Dive Brief:
- Women are under-represented in the workforce globally, and if organizations maintain the current rate of progress, female representation will reach only 40% globally in the professional and managerial ranks in 2025, according to Mercer’s second annual When Women Thrive global report.
- Mercer’s report finds that although women are 1.5 times more likely than men to be hired at the executive level, they are also leaving organizations from the highest rank at 1.3 times the rate of men, undermining gains at the top. According to the report, women make up 40% of the average company’s workforce. Globally, they represent 33% of managers, 26% of senior managers, and 20% of executives.
- Only 9% of organizations surveyed globally offer women-focused retirement and savings programs, with the US/Canada ranking first (14%), despite Mercer’s research proving that such efforts lead to greater representation of women.
Dive Insight:
The data from Mercer's survey paints a sad picture of gender issues globally in the upcoming decade.

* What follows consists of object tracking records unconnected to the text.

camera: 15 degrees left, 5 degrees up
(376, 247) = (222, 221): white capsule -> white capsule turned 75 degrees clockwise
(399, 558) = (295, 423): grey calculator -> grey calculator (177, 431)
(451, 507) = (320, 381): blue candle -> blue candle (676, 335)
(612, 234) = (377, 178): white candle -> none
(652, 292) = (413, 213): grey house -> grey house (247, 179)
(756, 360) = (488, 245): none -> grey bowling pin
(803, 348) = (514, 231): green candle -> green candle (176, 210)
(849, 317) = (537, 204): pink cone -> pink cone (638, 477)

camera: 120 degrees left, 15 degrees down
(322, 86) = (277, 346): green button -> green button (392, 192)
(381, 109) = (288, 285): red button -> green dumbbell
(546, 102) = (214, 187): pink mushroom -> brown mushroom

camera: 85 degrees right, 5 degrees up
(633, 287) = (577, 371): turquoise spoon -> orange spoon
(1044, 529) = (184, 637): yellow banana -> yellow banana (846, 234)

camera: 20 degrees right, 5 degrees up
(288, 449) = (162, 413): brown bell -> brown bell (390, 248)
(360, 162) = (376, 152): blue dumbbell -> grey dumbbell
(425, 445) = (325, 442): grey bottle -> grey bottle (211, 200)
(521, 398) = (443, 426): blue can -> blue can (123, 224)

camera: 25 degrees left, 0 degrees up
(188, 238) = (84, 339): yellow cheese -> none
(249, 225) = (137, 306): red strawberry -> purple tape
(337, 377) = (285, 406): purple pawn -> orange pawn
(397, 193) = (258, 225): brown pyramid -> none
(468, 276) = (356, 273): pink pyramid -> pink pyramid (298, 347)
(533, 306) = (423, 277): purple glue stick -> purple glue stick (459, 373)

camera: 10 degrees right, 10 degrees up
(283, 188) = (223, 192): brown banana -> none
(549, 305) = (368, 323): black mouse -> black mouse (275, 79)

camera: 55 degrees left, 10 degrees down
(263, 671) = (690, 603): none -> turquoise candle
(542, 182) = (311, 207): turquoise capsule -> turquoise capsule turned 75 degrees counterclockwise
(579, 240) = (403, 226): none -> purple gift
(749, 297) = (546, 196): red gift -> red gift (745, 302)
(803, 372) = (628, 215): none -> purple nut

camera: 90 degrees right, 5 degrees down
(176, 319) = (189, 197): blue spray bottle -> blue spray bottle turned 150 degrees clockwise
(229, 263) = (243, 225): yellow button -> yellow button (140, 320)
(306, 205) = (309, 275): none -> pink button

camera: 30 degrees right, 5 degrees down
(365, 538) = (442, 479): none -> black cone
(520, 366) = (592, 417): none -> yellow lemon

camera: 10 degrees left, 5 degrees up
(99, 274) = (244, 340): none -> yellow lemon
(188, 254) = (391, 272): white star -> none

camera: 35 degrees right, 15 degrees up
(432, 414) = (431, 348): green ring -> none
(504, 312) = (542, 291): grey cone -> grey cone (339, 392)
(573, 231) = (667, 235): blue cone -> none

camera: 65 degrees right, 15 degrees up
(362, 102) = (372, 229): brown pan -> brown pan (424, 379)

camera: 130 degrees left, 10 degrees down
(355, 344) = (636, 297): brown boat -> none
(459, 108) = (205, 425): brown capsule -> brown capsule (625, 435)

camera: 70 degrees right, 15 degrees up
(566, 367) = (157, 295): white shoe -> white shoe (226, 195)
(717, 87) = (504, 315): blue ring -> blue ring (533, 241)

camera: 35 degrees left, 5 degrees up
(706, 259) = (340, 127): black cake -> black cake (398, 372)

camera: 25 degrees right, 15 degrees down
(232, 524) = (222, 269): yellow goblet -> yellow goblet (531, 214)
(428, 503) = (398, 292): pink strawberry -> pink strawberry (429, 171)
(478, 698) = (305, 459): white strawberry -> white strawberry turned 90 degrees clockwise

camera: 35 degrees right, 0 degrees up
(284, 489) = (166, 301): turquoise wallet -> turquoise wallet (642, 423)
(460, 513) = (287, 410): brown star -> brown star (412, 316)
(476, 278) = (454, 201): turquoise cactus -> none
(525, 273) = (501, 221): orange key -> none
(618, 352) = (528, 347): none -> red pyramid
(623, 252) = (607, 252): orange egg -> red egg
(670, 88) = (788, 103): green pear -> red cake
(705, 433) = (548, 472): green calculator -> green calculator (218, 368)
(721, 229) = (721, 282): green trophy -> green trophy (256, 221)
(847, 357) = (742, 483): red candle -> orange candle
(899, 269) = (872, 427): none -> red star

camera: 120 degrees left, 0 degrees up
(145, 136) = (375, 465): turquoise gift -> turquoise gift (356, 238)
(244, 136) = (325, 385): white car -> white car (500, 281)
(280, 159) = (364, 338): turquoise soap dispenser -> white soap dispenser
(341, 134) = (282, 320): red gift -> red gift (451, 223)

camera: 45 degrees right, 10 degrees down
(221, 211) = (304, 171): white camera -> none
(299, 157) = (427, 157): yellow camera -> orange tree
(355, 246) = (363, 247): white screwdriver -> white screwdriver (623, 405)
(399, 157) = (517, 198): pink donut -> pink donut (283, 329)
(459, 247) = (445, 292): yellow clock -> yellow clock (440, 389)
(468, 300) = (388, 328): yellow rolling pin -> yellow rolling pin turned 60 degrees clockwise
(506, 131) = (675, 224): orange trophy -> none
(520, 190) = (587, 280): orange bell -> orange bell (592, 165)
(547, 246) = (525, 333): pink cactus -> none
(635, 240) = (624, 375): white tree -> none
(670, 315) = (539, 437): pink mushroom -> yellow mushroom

Pat Milligan, Mercer’s Global Leader of When Women Thrive, says that traditional methods of advancing women aren’t moving the needle, and under-representation of women around the world has become an economic and social travesty. Also, Milligan adds that while leaders have been focusing on women at the top, they’re largely ignoring the female talent pipelines so critical to maintaining progress.
Milligan said that in 10 years, organizations won’t even be close to gender equality in most regions of the world. If CEOs want to drive their growth tomorrow through diversity, they need to take action today. “This is a call-to-action – every organization has a choice to stay with the status quo or drive their growth, communities and economies through the power of women,” she says.